## What the exercise asks
Please transcribe exactly, and only, the lines of the data below between the line holding "Low fusing porcelains" and the line holding "Nobel Bond27,28", inclusive.

***** Working data

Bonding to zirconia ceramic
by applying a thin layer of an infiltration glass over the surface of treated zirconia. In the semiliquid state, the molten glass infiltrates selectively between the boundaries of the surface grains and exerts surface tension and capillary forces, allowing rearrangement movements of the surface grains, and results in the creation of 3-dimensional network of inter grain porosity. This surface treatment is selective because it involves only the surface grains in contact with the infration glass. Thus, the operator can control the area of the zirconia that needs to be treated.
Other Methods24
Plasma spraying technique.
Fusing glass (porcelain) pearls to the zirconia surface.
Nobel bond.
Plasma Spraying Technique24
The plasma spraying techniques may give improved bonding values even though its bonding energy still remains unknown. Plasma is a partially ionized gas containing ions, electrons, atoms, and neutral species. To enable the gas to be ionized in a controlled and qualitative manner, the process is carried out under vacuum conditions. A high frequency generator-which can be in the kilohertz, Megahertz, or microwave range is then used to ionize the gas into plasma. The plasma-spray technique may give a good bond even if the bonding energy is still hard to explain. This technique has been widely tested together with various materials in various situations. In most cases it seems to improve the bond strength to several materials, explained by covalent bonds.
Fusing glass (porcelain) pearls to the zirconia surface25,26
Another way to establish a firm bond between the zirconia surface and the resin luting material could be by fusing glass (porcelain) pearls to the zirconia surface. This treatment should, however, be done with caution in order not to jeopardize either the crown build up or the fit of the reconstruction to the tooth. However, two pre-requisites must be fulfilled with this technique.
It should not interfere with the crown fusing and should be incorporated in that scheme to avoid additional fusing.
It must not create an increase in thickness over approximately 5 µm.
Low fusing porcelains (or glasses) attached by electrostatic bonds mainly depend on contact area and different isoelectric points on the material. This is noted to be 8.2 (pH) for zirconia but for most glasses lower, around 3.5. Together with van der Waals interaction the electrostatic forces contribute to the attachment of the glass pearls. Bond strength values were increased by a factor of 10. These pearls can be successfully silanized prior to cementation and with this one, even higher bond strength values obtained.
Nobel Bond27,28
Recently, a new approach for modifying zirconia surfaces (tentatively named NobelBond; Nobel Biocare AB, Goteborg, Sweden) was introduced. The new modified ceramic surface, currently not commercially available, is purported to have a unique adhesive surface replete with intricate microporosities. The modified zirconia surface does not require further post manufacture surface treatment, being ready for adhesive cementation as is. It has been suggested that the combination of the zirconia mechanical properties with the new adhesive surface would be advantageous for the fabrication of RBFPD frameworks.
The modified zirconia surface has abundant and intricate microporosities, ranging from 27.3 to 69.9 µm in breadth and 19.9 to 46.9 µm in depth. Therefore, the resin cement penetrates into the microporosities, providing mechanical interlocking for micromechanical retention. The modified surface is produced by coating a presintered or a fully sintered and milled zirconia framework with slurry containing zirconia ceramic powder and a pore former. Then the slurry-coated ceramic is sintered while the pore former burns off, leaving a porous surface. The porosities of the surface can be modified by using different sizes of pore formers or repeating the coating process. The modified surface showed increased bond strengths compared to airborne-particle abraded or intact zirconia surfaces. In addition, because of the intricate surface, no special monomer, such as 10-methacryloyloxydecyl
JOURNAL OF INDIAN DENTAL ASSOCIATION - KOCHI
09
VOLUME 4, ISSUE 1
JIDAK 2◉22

**********
***** Working data

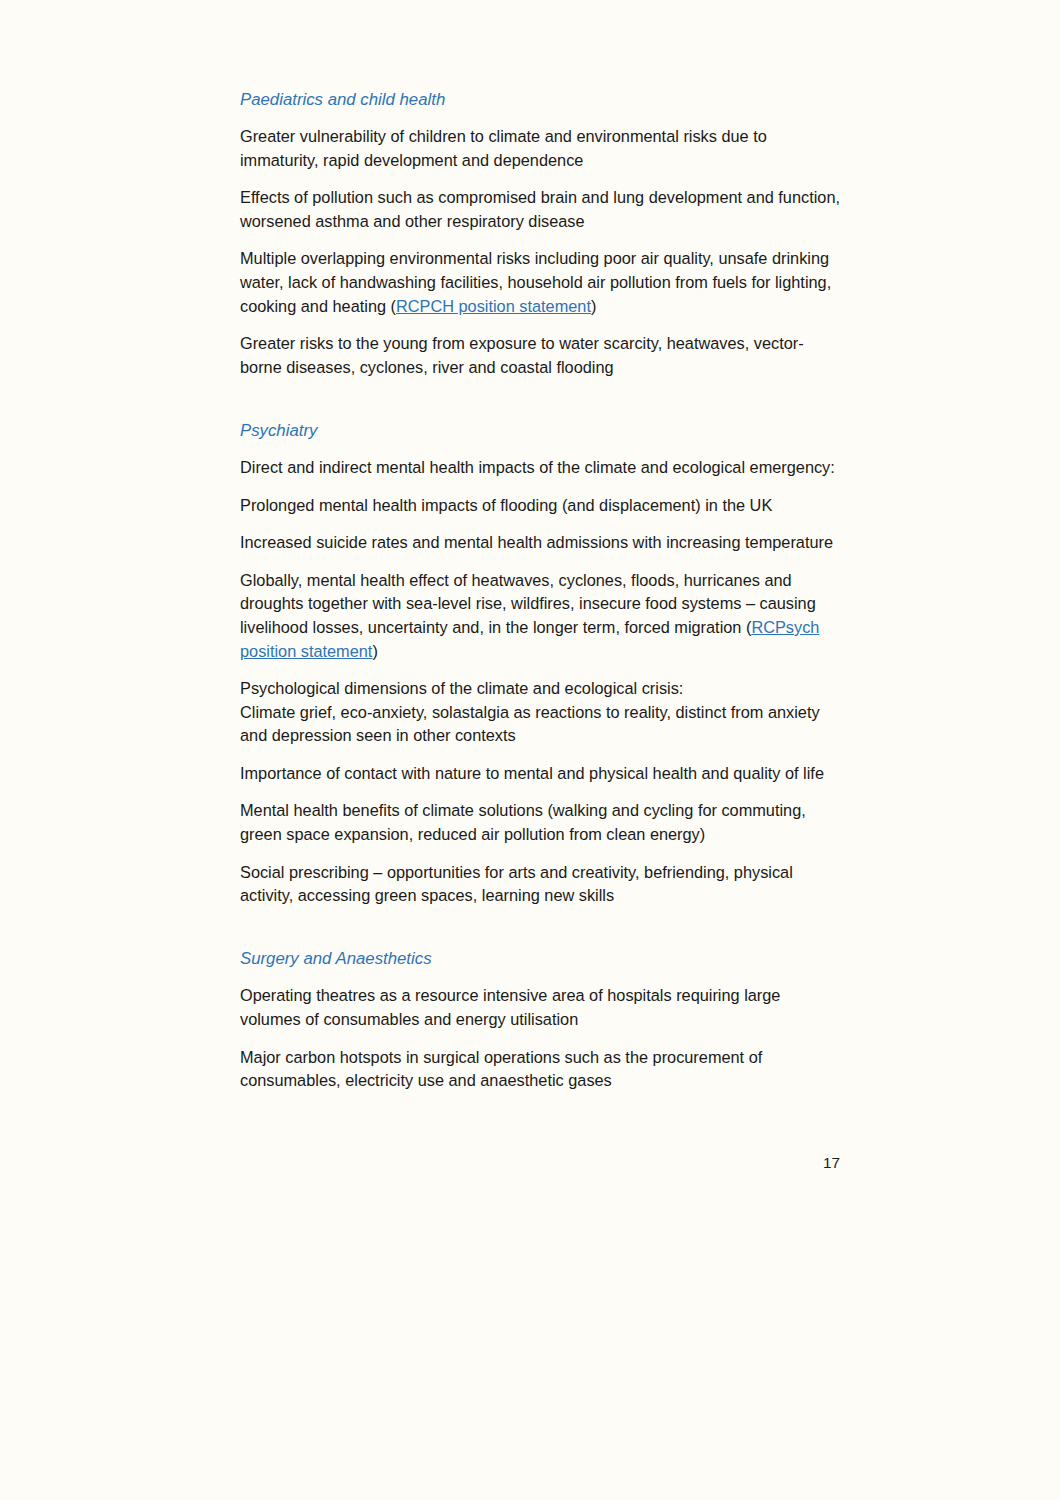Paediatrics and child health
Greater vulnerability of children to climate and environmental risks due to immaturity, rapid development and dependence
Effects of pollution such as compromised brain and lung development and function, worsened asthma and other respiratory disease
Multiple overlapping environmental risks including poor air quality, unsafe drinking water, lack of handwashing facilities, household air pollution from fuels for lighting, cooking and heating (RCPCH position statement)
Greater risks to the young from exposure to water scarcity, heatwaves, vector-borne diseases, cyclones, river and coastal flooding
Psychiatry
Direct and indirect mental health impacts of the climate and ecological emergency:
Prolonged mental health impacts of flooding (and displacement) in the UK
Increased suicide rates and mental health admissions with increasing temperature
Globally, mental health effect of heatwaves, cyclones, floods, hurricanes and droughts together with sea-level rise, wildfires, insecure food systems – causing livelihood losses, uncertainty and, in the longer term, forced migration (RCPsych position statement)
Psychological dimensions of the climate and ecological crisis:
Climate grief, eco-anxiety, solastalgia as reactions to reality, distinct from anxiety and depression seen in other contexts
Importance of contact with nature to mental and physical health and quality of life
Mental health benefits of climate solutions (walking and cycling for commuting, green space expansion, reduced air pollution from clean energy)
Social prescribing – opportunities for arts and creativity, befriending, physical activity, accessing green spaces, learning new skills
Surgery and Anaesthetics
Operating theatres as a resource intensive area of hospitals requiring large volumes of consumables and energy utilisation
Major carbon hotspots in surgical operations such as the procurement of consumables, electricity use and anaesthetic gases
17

**********

## Finished task
Low fusing porcelains (or glasses) attached by electrostatic bonds mainly depend on contact area and different isoelectric points on the material. This is noted to be 8.2 (pH) for zirconia but for most glasses lower, around 3.5. Together with van der Waals interaction the electrostatic forces contribute to the attachment of the glass pearls. Bond strength values were increased by a factor of 10. These pearls can be successfully silanized prior to cementation and with this one, even higher bond strength values obtained.
Nobel Bond27,28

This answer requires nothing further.